はしゃぐ者もいれば、泣き出す者、惚気る者と侍女達は実に様々な反応を見せた。そんな彼女達を目の当たりにして、シルヴィアは顔を引きつらせ困惑した。

(ただ散歩しただけでこんなに祝福されるとは、どんな夫婦よ……)



**

この日のシルヴィアは久々に王宮に赴いていた。新婚だからと長めの休暇を貰ってはいたが、夫は帰ってこない。
それでも公爵夫人として覚えるべき事はまだまだあるのだが、理由を付けて出仕する事にした。気分転換がしたいという本音を隠して。

「シルヴィア?」
「室長!」

彼はレオネル=ウォルター子爵。
宮廷で魔術師を束ねる若き室長であるが、本人の魔力そのものは低く、主に事務を担当している。魔力の低い彼を室長に添える事で、国と魔術師が二分しないよう仲裁役も担っている。

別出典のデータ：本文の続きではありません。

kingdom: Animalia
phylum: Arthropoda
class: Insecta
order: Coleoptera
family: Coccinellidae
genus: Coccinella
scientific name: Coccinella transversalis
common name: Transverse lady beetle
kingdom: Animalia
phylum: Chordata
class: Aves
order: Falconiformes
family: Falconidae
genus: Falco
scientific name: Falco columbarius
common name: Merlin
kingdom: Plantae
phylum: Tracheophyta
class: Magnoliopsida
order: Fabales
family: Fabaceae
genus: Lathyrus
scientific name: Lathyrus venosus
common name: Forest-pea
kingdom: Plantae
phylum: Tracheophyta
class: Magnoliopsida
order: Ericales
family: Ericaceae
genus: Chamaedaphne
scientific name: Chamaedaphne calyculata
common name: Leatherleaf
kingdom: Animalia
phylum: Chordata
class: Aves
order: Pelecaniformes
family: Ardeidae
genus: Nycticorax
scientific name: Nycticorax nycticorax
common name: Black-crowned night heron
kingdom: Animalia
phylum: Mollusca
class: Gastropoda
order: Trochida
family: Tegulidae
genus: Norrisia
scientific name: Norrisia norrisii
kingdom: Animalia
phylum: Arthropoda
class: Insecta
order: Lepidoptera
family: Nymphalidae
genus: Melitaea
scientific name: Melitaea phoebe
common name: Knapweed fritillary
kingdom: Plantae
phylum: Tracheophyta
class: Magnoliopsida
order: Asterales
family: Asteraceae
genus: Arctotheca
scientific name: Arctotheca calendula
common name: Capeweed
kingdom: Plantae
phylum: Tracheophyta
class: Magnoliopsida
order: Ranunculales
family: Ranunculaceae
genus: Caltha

魔術はあまり使えない反面、非常に勉強熱心で神聖文字や古代文字の研究に余念がない。そこらの魔術師より、専門知識に長ける部分があり、他の宮廷魔術師達からも信頼を得ている。


「元気そうで良かった、皆んなも会いたがってるよ。公爵家はどう?」
「公爵家の方々とても良い方ばかりですよ」
「ははは、名家にいきなり嫁いで心配していたけど、大丈夫そうだな」

レオネルとシルヴィアの会話が始まって少しすると、前の方からもう一人空色の髪の宮廷魔術師がこちらへ歩いてくる。

「室長~。……あれ、シルヴィアがいる」

彼は伯爵家の次男、テオドール。端正な顔立ちで女性にモテるが、婚約者もいなければ一度も恋人が出来た事もない。


「シルヴィアもレティシア様の部屋に行くのか?」
「レティシア様?レティシア様がどうかなさったの?」

レティシアは王太子ギルバートの婚約者であり、隣国の公爵令嬢。
現在は妃教育のため、この国に滞在している。
シルヴィアとは仲が良く、二人きりでよくお茶会をする程。
レティシアの方からシルヴィアを頻繁に誘う程、大層気に入られている。

そんな彼女と仲のいいシルヴィアに告げるのは酷だと思ったが、レオネルは口を開いた。